Maybe I'm misunderstanding, but if cybernetics deals with information flows and feedback loops and not the physical implementation (of the brain), what are these flows and loops (besides the perception-action loop) in the brain we need to model?
If the physical implementation is not important or a strict imitation (i.e. an artificial neural network) then what comes in it's place? State support vector machines? Hidden Markov models? Etc. More than one of those and do they fit together as a heterogeneous whole?

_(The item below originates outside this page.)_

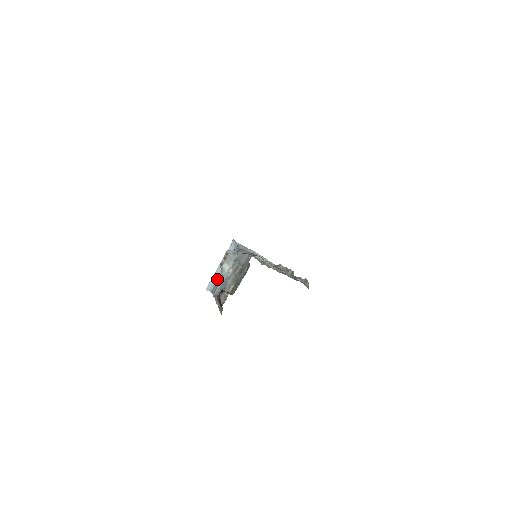
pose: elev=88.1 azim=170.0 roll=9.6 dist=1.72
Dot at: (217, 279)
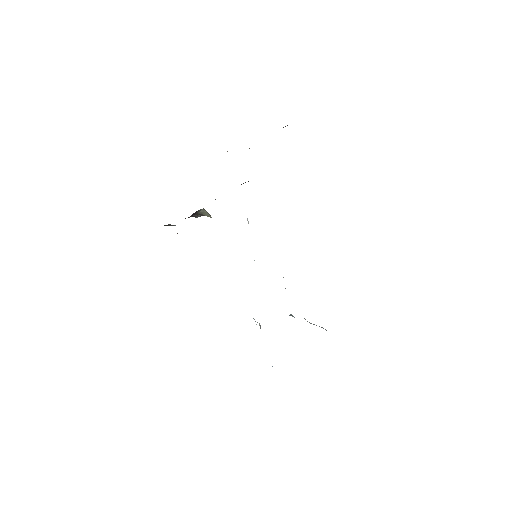
Dot at: occluded
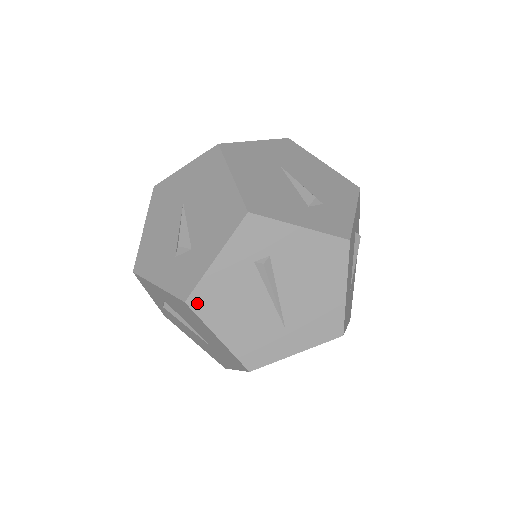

I also agree that the reading was really interesting and explained a lot of known things in a more interesting way. There were these two paragraphs which raised my questions mostly:
1) "Note that the environment did not instruct the organism how to build the model: the organism had to find out for itself. This may still appear simple in our model with 27 possible architectures, but it suffices to observe that for more complex organisms there are typically millions of possible perceptions and thousands of possible actions to conclude that the space of possible models or control architectures is absolutely astronomical."
-> So if we look further in the future we will create a lot of more complex AI's and there should be millions of possible perceptions and thousands of possible actions. So shouldn't we try to create an AI with given goals, but a self-organizing ability to create an own model of its world, because we won't be able to build these extremely complex models ourself anymore?
2) "There is moreover invariance over observers: if different observers agree about a percept or concept, then this phenomenon may be considered "real" by consensus. This process of reaching consensus over shared concepts has been called "the social construction of reality". Gordon Pask's Conversation Theory provides a sophisticated formal model of such a "conversational" interaction that ends in an agreement over shared meanings."
-> And would it be easier for different AI's to share their models of the world and experiences with other AI's to get a "social construction of reality"?
1. For the section of goal-directedness it talks about systems, such as an organism, or a person can be characterized by the fact that it pursues its own goals. Does anyone think we will ever make machines that will make their own main goals.
2. The most important innovation of cybernetics is the explanation of goal-directedness, what do you think is the second most important.